ЗАДАНИЕ A =>
Перечислите всех людей, которые названы по имени или фамилии в отрывке о Мицкевиче и Товянском.

ПРЕДОСТАВЛЕННЫЙ ОТРЫВОК =>
☆ ☆ ☆
Мечислав Яструп в своей книге о Мицкевиче отмечает, что Товянский вовлек поэта в пучину самобичеваний, беспросветных угрызений совести, оплел его сетью интриг, подослал в дом Мицкевичей красавицу Ксаверию Дейбель, «сестру» своей секты, которая стала давать уроки детям Мицкевича. Царевна Израильская (так звал ее Товянский) внесла в жизнь супругов драму, ибо стала не только воспитательницей детей…
Короче, светлые дали, в которые звал новый пророк, оказались темным тупиком. «Паства», поверившая в новое учение, быстро разочаровалась в нем и называла бывших своих учителей (Мицкевич носил имя «Вождя Слова») не иначе как обманщиками и шарлатанами. Вскоре и сам Мицкевич порвал с Товянским.
«Мы, – писал поэт в письме к Товянскому от 12 мая 1847 года, – трепет душ выставляем напоказ, как украшение нашей праздности; мы передавали этот трепет один другому как какой-нибудь мертвый инвентарь, передаваемый из одних рук в другие. Мы приказывали братьям радоваться или страдать, любить или ненавидеть, часто сами не имея в себе того чувства горести или радости, к которому призывали… Мы, призывающие, сами чувствуя недостаток веры, пустоту и мучения, не в состоянии будучи вынести одиночество, которое, ставя нас наедине с самими собою, показывало нам наше ничтожество, нападали на братьев, причиняли им страдания, чтобы трагически развлекаться видом их мучений…»
Признание горькое и саморазоблачительное. Все попытки создания общеевропейского движения по претворению в жизнь учения Товянского потерпели крах, не помогли обращения ни к барону Ротшильду, ни к папе Пию IX – никто не поддержал новое движение. Единственное, что удалось Мицкевичу реально, – это создать в Париже газету «Трибуна народов», со страниц которой он проповедовал свои религиозно-мистические идеи, совмещенные с призывами к суверенитету наций и идеями социализма.
К 1855 году положение Мицкевича стало отчаянным: он лишился кафедры в Коллеж-де-Франс, перешел на низкооплачиваемую работу библиотекаря в арсенале. Умерла жена. На нем «висела» куча детей. Его недолюбливали поляки-эмигранты. Вдохновение давно покинуло его. И Мицкевич решил бороться за свои идеи при помощи оружия. Он едет в Константинополь, где формируется еврейский легион. В его мечтах – Израиль, вооруженный и возрожденный. Странно, да? Почему вдруг Израиль? Это последняя его мечта. Видеть вооруженных евреев бок о бок с казаками под командой благородного польского шляхтича.
☆ ☆ ☆
ЗАДАНИЕ B =>
Перепечатайте все записи, приведенные ниже, без изменений, опустив изображения.

МАТЕРИАЛ ДЛЯ ОБРАБОТКИ =>
☆ ☆ ☆
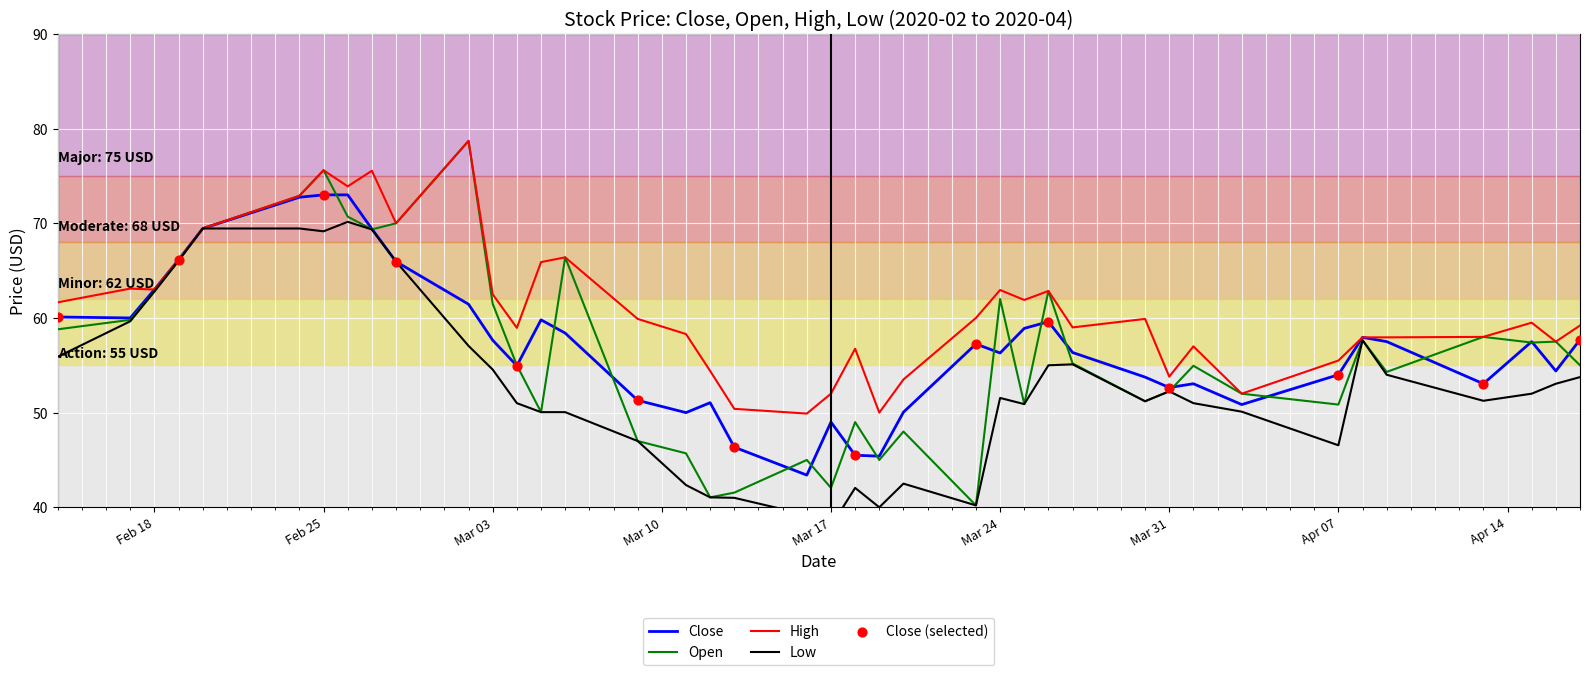

What are all the series names shown in the legend?

Close, Open, High, Low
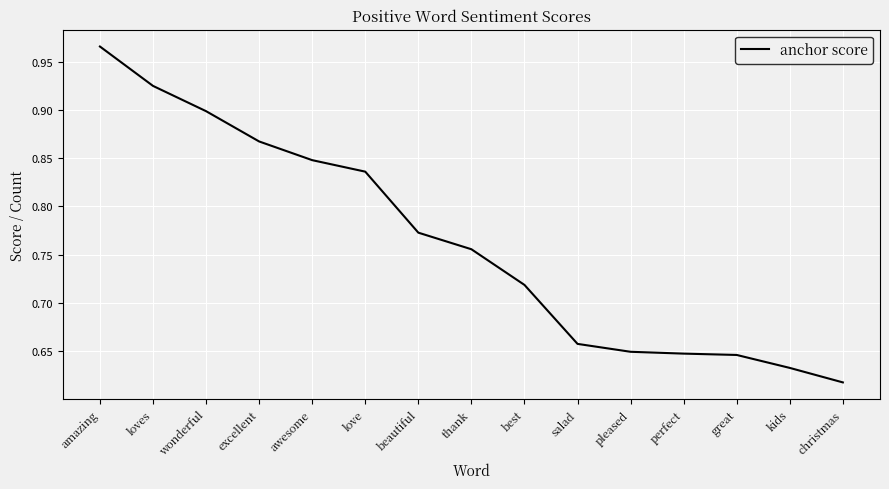

What is the sum of the values at wonderful and love?

1.7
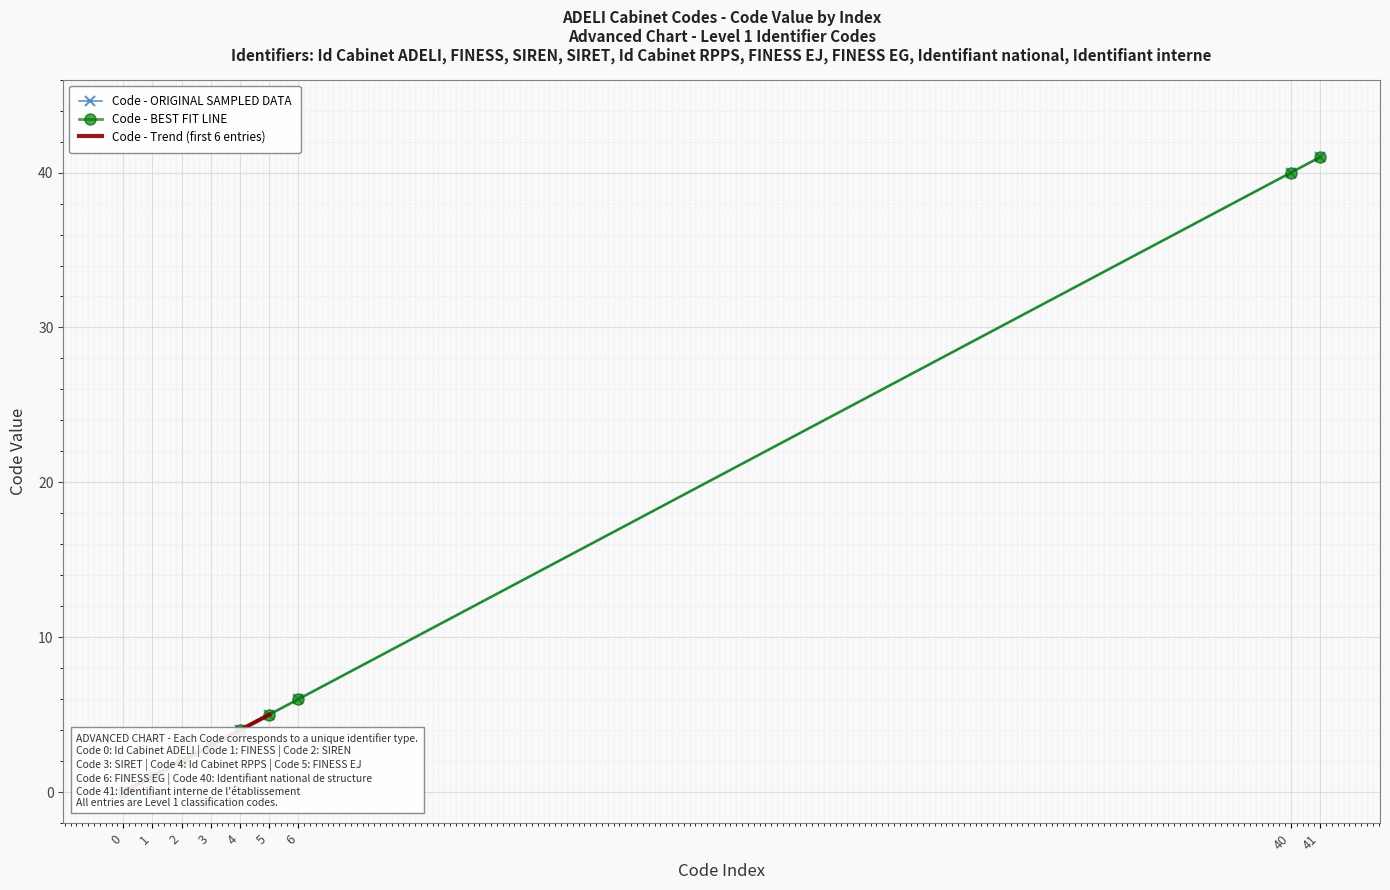

What is the sum of the values at 3 and 41?

44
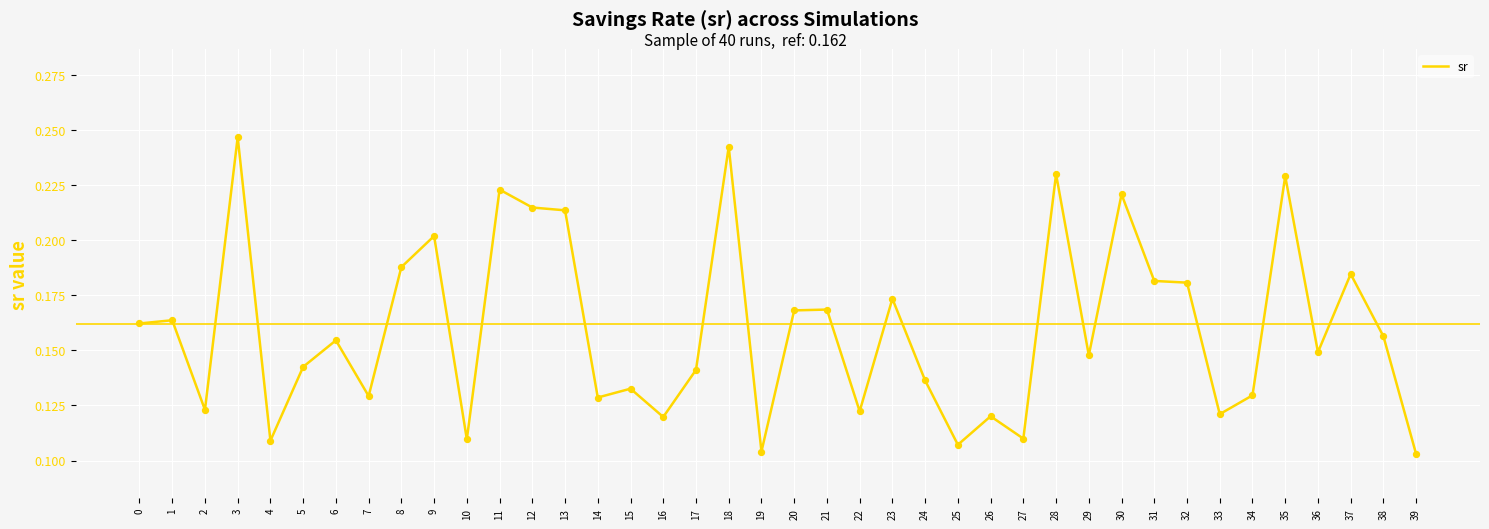

Which has a higher value, 7 or 21?

21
☆ ☆ ☆
РЕШЕНИЕ ЗАДАНИЯ A =>
Мечислав Яструп, Мицкевич, Товянский, Ксаверия Дейбель, барон Ротшильд, папа Пий IX

РЕШЕНИЕ ЗАДАНИЯ B =>
What are all the series names shown in the legend?

Close, Open, High, Low

What is the sum of the values at wonderful and love?

1.7

What is the sum of the values at 3 and 41?

44

Which has a higher value, 7 or 21?

21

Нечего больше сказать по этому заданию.